*GOAL OF THE EXERCISE*:
Can you reproduce, word for word, the lines of the records beginning at the line that has "kingdom: Plantae" and stopping after the line that has "scientific name: Lamium galeobdolon"?

--- START ---

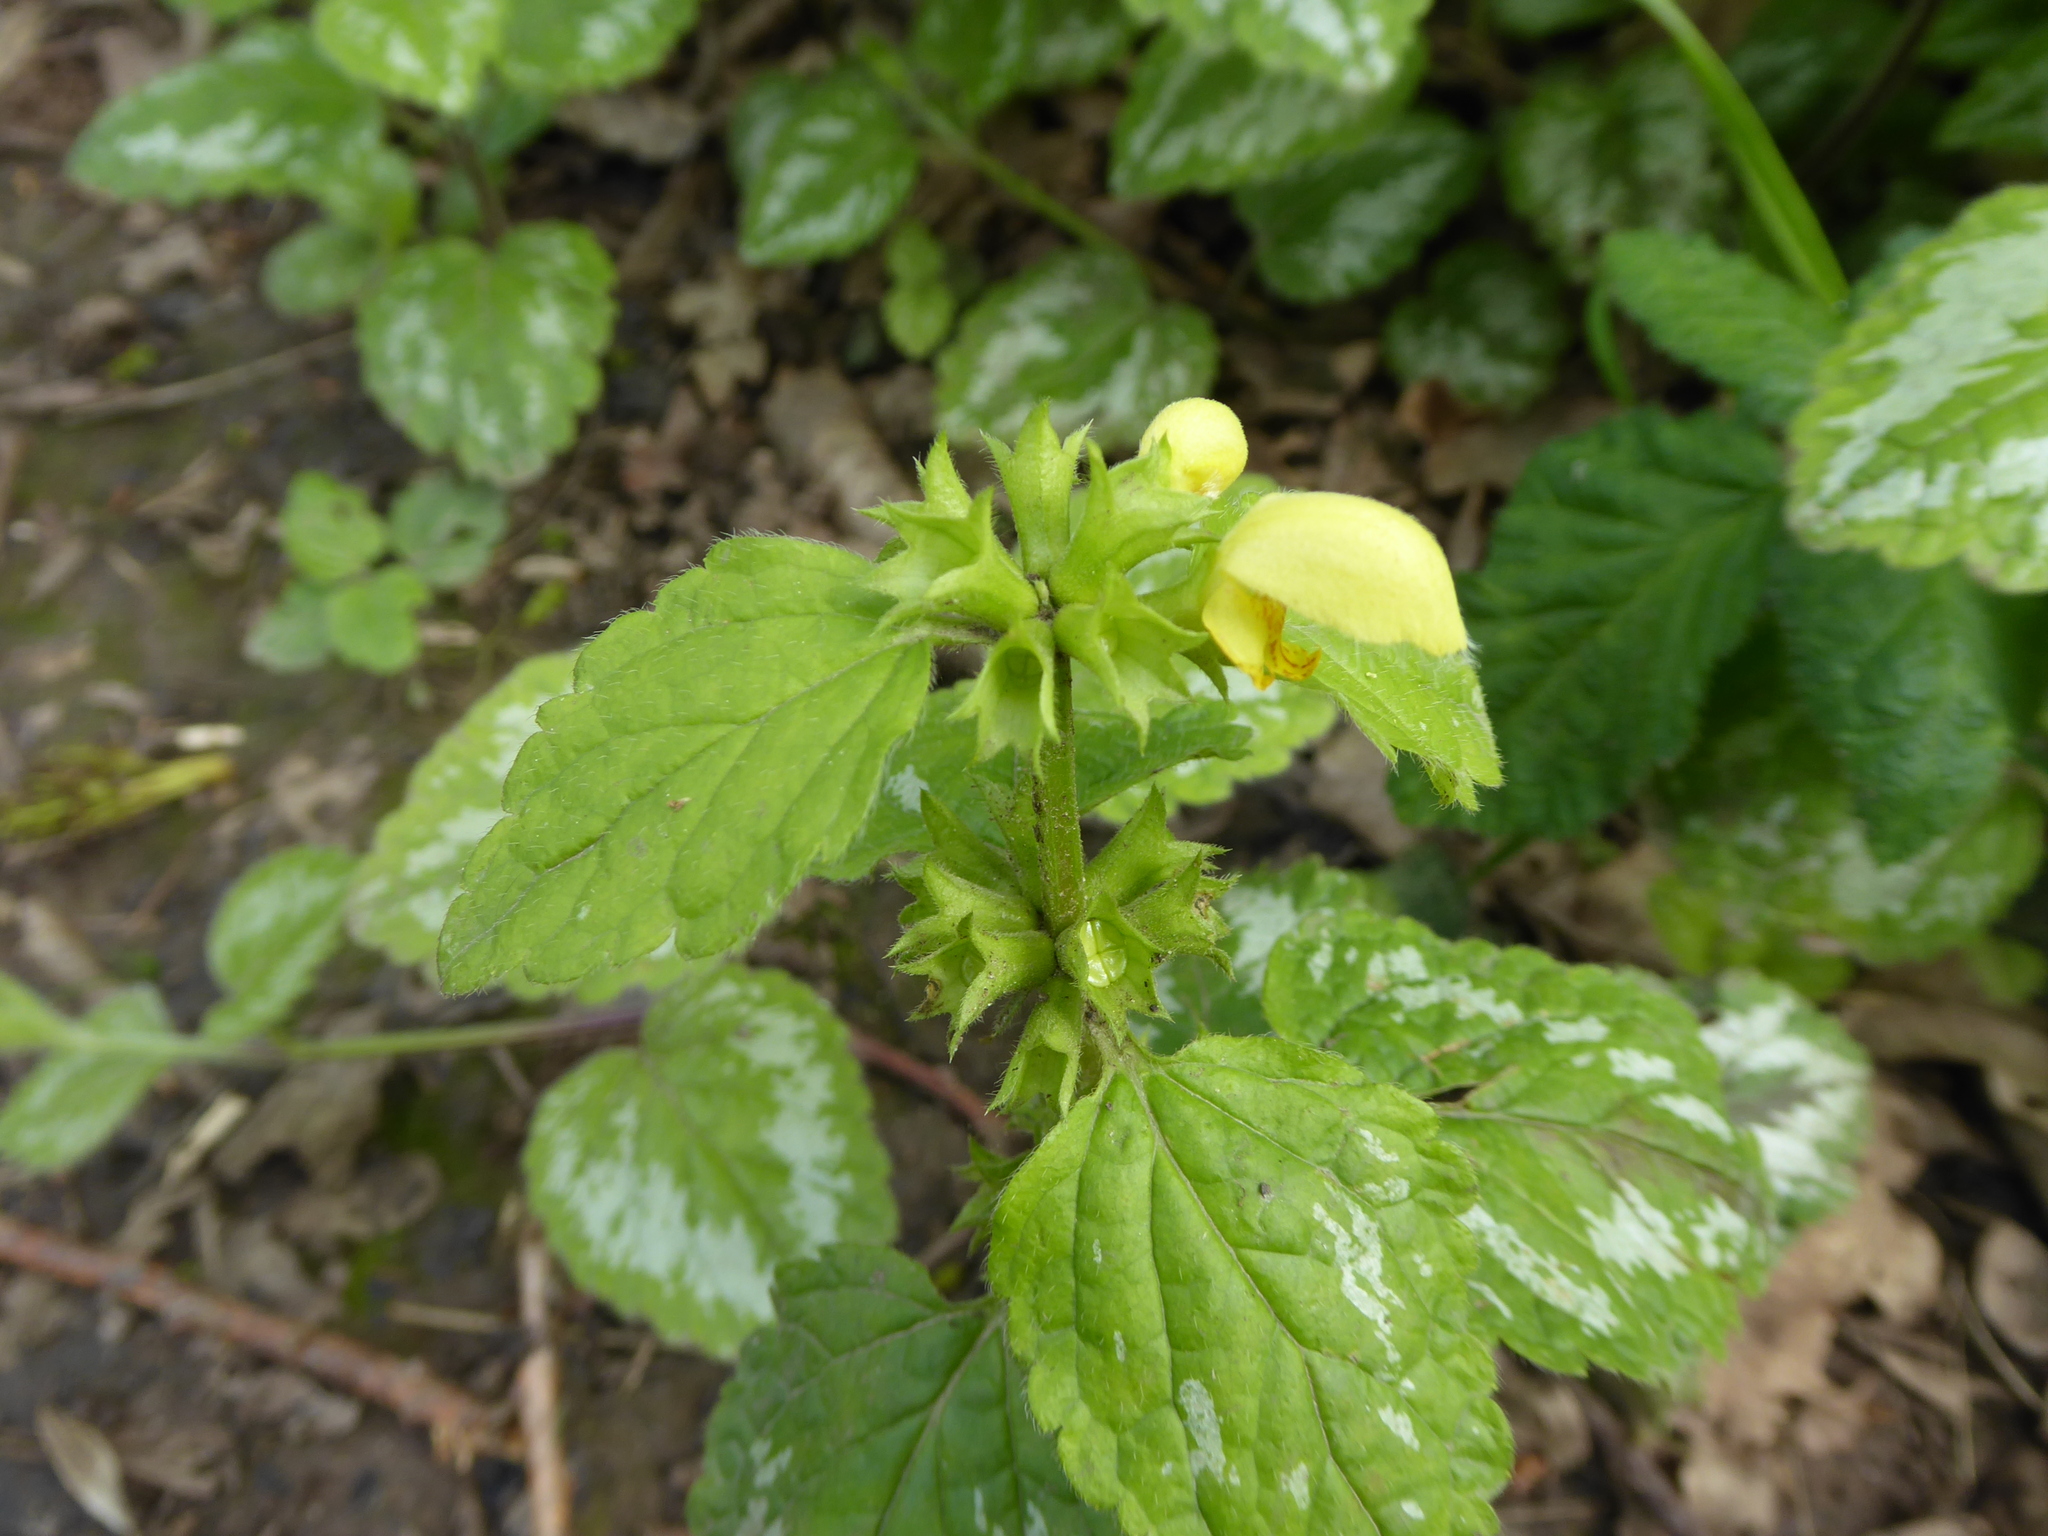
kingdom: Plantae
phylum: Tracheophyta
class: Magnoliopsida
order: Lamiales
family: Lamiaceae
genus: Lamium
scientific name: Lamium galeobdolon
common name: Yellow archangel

--- END ---
--- START ---

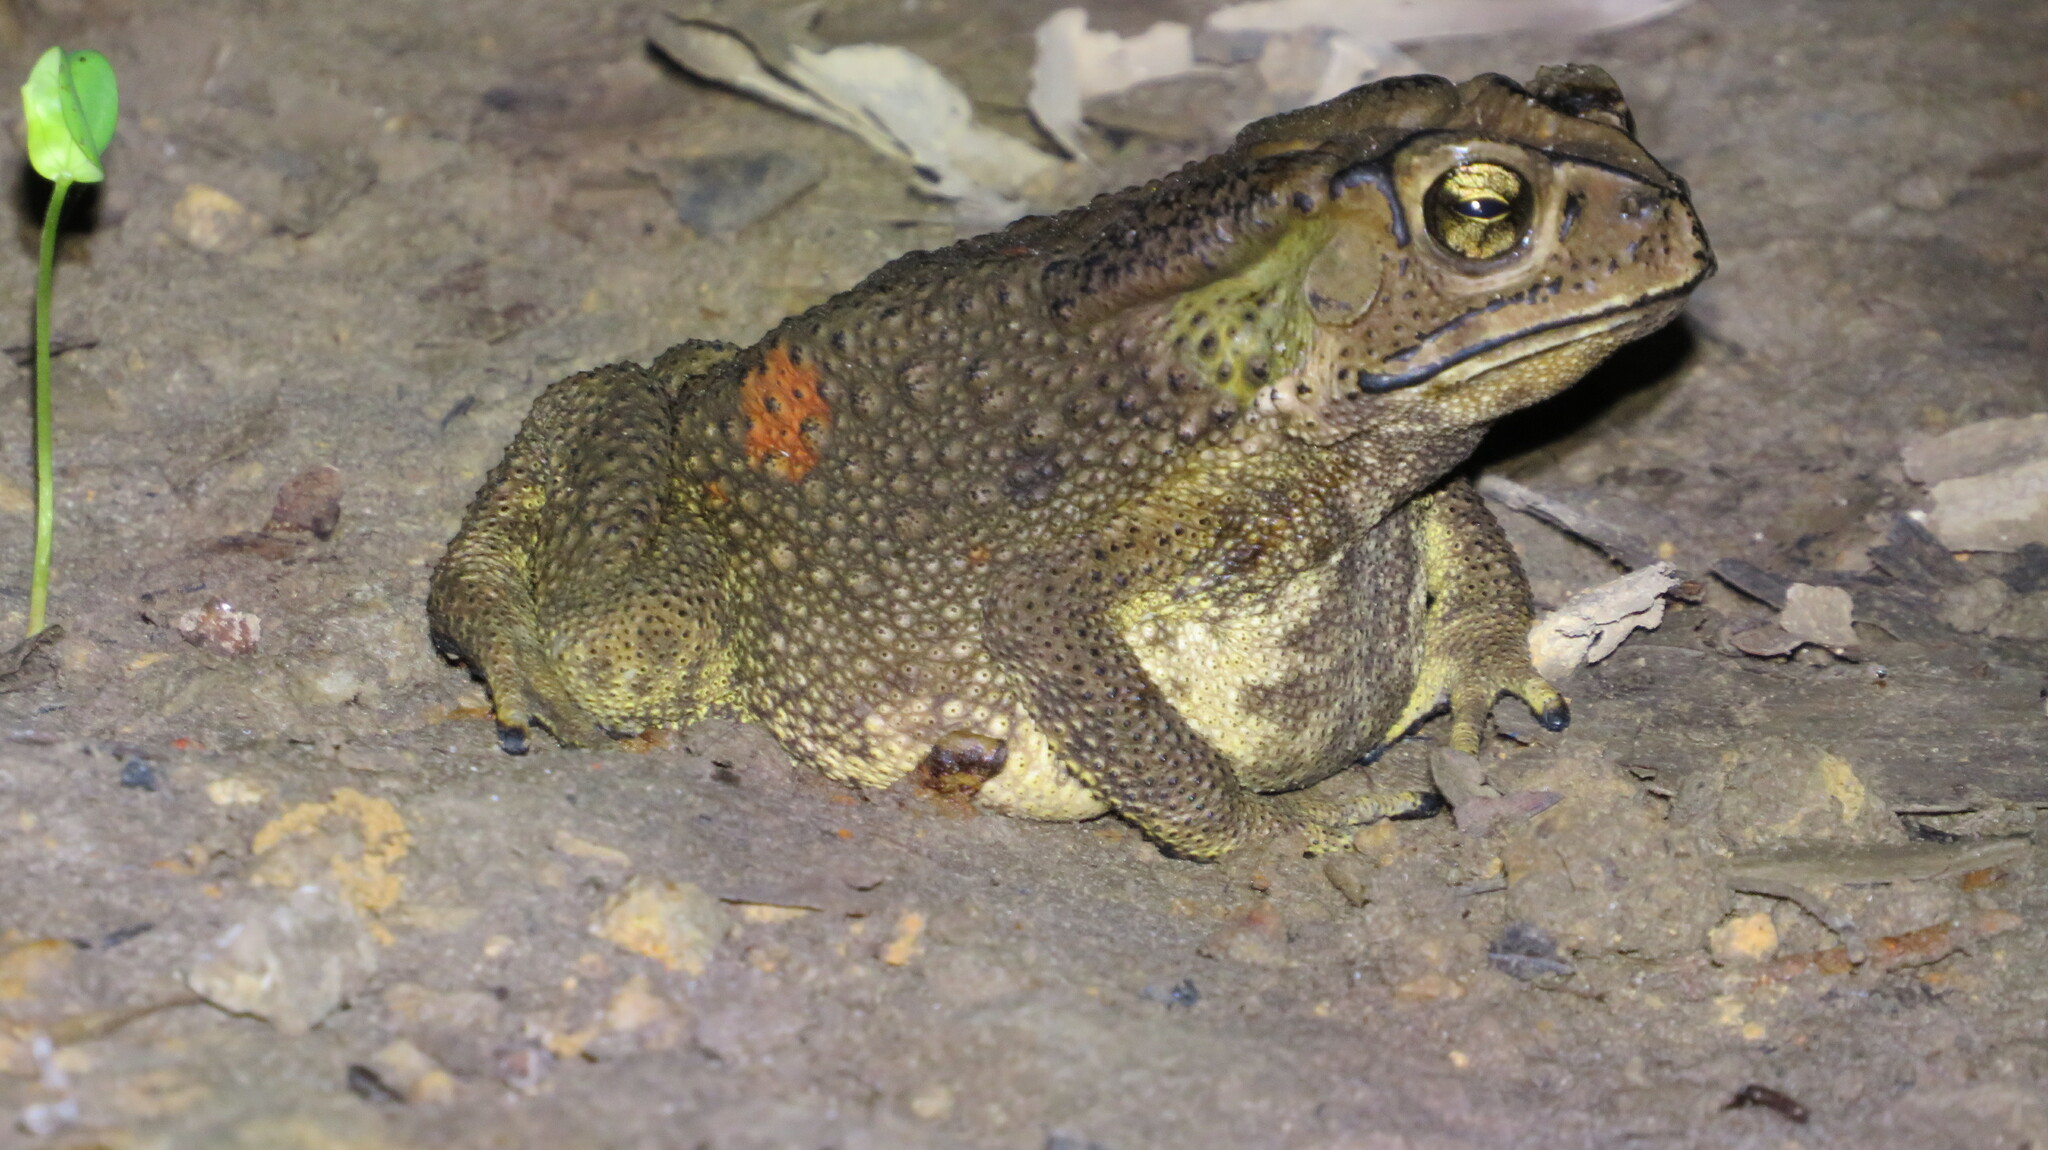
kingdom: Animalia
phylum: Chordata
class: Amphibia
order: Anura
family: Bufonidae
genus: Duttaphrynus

--- END ---

*RESPONSE FOR THIS EXERCISE*:
kingdom: Plantae
phylum: Tracheophyta
class: Magnoliopsida
order: Lamiales
family: Lamiaceae
genus: Lamium
scientific name: Lamium galeobdolon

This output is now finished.